**WORK TASK A:** Echo the dataset records precisely, from the very first line of the entries through the line that contains "Étudiants qui ont", with both ends included. Leave the pictures out of your answer.

**DOCUMENT EXCERPT:**
____________
Solari, Inc., January 1, 2007
THE SOURCE OF HOPELESSNESS: A REVIEW OF 'AN INCONVENIENT TRUTH'
[Rachel's introduction: "My nickname for our current economic system is 'The Tapeworm.' ...Believing that our solutions for addressing global warming lie within the system defined by the Tapeworm goes hand in hand with obtaining our media from companies controlled by the Tapeworm, and having to choose from among leaders anointed by the Tapeworm, such as Al Gore. This belief is, in fact, the source of our hopelessness."]
By Catherine Austin Fitts, Solari Inc.
[Catherine Austin Fitts served as Assistant Secretary of Housing and Federal Housing Commissioner at HUD in the first Bush Administration; she previously served as Managing Director and Member of the Board of Directors of the Wall Street investment bank, Dillon, Read & Co., Inc.]
The day after 9-11, a person whom I respect and care about a great deal said to me, "George Bush was anointed by God for a time such as this." He then asked me what I thought. I said that I thought that the Bush family was anointed by financial fraud, narcotics trafficking, and pedophilia. Stunned, he said, "If that is true, then it's hopeless." I replied that things were far from hopeless, but that for me solutions started with faith in a divine intelligence rather than affirming a dependent relationship with organized crime.
Last week I had dinner with a wonderful couple -- activists in the San Francisco Bay Area-- and the woman told me how wonderful she thought Al Gore's documentary An Inconvenient Truth was. She then asked for my opinion. When I gave it, she said, "If that is true, then it's hopeless." We then proceeded to have a rich conversation about why folks who used to call themselves "liberal" or progressive are in the same trap as folks who use to call themselves "conservative"
____________
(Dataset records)
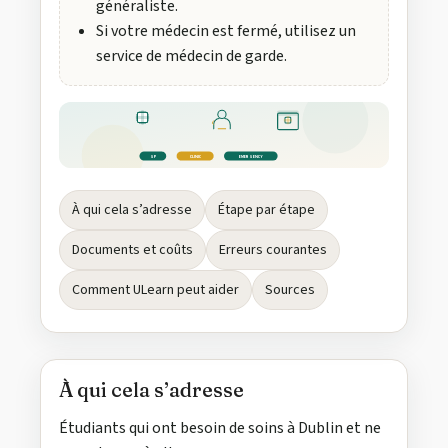
généraliste.
Si votre médecin est fermé, utilisez un
service de médecin de garde.
GP
CLINIC
EMERGENCY
À qui cela s’adresse
Étape par étape
Documents et coûts
Erreurs courantes
Comment ULearn peut aider
Sources
À qui cela s’adresse
Étudiants qui ont besoin de soins à Dublin et ne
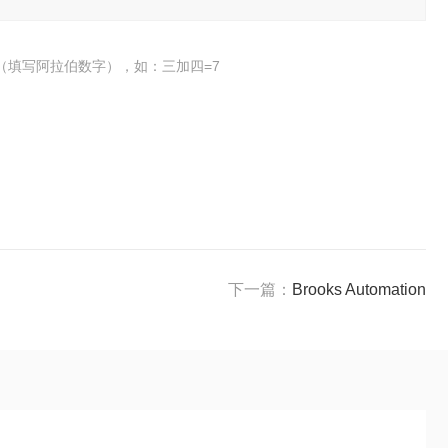
（填写阿拉伯数字），如：三加四=7
下一篇：
Brooks Automation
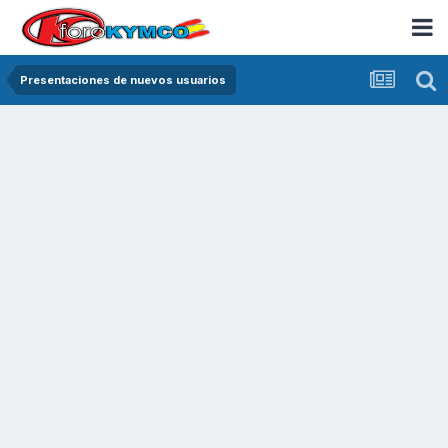
Presentaciones de nuevos usuarios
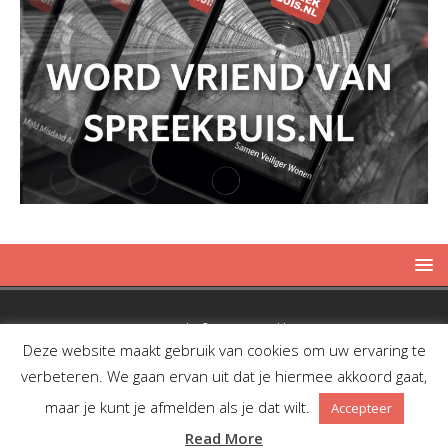
Copyright © 2019 Spreekbuis
Deze website maakt gebruik van cookies om uw ervaring te
verbeteren. We gaan ervan uit dat je hiermee akkoord gaat,
maar je kunt je afmelden als je dat wilt.
Accepteer
Facebook
Twitter
RSS
Read More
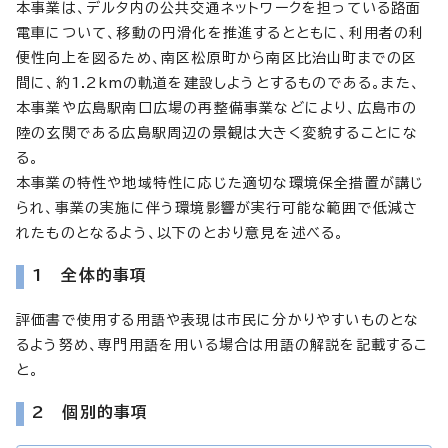
本事業は、デルタ内の公共交通ネットワークを担っている路面
電車について、移動の円滑化を推進するとともに、利用者の利
便性向上を図るため、南区松原町から南区比治山町までの区
間に、約1.2kmの軌道を建設しようとするものである。また、
本事業や広島駅南口広場の再整備事業などにより、広島市の
陸の玄関である広島駅周辺の景観は大きく変貌することにな
る。
本事業の特性や地域特性に応じた適切な環境保全措置が講じ
られ、事業の実施に伴う環境影響が実行可能な範囲で低減さ
れたものとなるよう、以下のとおり意見を述べる。
1 全体的事項
評価書で使用する用語や表現は市民に分かりやすいものとな
るよう努め、専門用語を用いる場合は用語の解説を記載するこ
と。
2 個別的事項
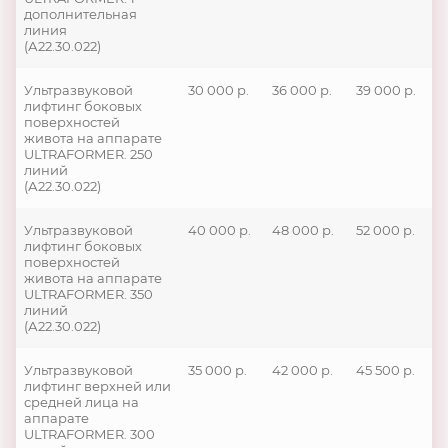
дополнительная
линия
(А22.30.022)
Ультразвуковой
30 000 р.
36 000 р.
39 000 р.
лифтинг боковых
поверхностей
живота на аппарате
ULTRAFORMER. 250
линий
(А22.30.022)
Ультразвуковой
40 000 р.
48 000 р.
52 000 р.
лифтинг боковых
поверхностей
живота на аппарате
ULTRAFORMER. 350
линий
(А22.30.022)
Ультразвуковой
35 000 р.
42 000 р.
45 500 р.
лифтинг верхней или
средней лица на
аппарате
ULTRAFORMER. 300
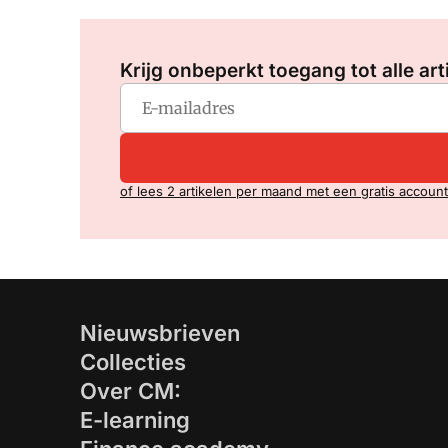
Krijg onbeperkt toegang tot alle art
of lees 2 artikelen per maand met een gratis account
Nieuwsbrieven
Collecties
Over CM:
E-learning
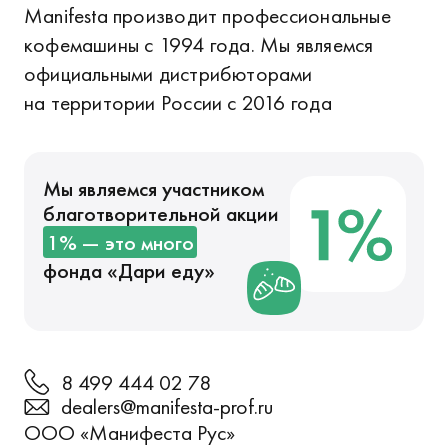
Manifesta производит профессиональные
кофемашины с 1994 года. Мы являемся
официальными дистрибюторами
на территории России с 2016 года
Мы являемся участником
благотворительной акции
1% — это много
фонда «
Дари еду
»
8 499 444 02 78
dealers@manifesta-prof.ru
ООО «Манифеста Рус»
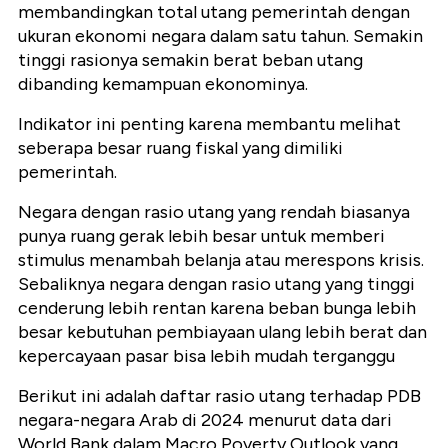
membandingkan total utang pemerintah dengan
ukuran ekonomi negara dalam satu tahun. Semakin
tinggi rasionya semakin berat beban utang
dibanding kemampuan ekonominya.
Indikator ini penting karena membantu melihat
seberapa besar ruang fiskal yang dimiliki
pemerintah.
Negara dengan rasio utang yang rendah biasanya
punya ruang gerak lebih besar untuk memberi
stimulus menambah belanja atau merespons krisis.
Sebaliknya negara dengan rasio utang yang tinggi
cenderung lebih rentan karena beban bunga lebih
besar kebutuhan pembiayaan ulang lebih berat dan
kepercayaan pasar bisa lebih mudah terganggu
Berikut ini adalah daftar rasio utang terhadap PDB
negara-negara Arab di 2024 menurut data dari
World Bank dalam Macro Poverty Outlook yang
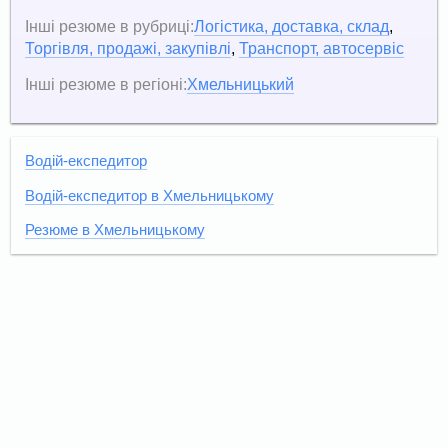
Інші резюме в рубриці:
Логістика, доставка, склад
,
Торгівля, продажі, закупівлі
,
Транспорт, автосервіс
Інші резюме в регіоні:
Хмельницький
Водій-експедитор
Водій-експедитор в Хмельницькому
Резюме в Хмельницькому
____________
**WORK TASK B:** Duplicate the review of "An Inconvenient Truth" in full, word for word.

**WRITTEN ANSWER A:**
généraliste.
Si votre médecin est fermé, utilisez un
service de médecin de garde.
GP
CLINIC
EMERGENCY
À qui cela s’adresse
Étape par étape
Documents et coûts
Erreurs courantes
Comment ULearn peut aider
Sources
À qui cela s’adresse
Étudiants qui ont besoin de soins à Dublin et ne

**WRITTEN ANSWER B:**
Solari, Inc., January 1, 2007
THE SOURCE OF HOPELESSNESS: A REVIEW OF 'AN INCONVENIENT TRUTH'
[Rachel's introduction: "My nickname for our current economic system is 'The Tapeworm.' ...Believing that our solutions for addressing global warming lie within the system defined by the Tapeworm goes hand in hand with obtaining our media from companies controlled by the Tapeworm, and having to choose from among leaders anointed by the Tapeworm, such as Al Gore. This belief is, in fact, the source of our hopelessness."]
By Catherine Austin Fitts, Solari Inc.
[Catherine Austin Fitts served as Assistant Secretary of Housing and Federal Housing Commissioner at HUD in the first Bush Administration; she previously served as Managing Director and Member of the Board of Directors of the Wall Street investment bank, Dillon, Read & Co., Inc.]
The day after 9-11, a person whom I respect and care about a great deal said to me, "George Bush was anointed by God for a time such as this." He then asked me what I thought. I said that I thought that the Bush family was anointed by financial fraud, narcotics trafficking, and pedophilia. Stunned, he said, "If that is true, then it's hopeless." I replied that things were far from hopeless, but that for me solutions started with faith in a divine intelligence rather than affirming a dependent relationship with organized crime.
Last week I had dinner with a wonderful couple -- activists in the San Francisco Bay Area-- and the woman told me how wonderful she thought Al Gore's documentary An Inconvenient Truth was. She then asked for my opinion. When I gave it, she said, "If that is true, then it's hopeless." We then proceeded to have a rich conversation about why folks who used to call themselves "liberal" or progressive are in the same trap as folks who use to call themselves "conservative"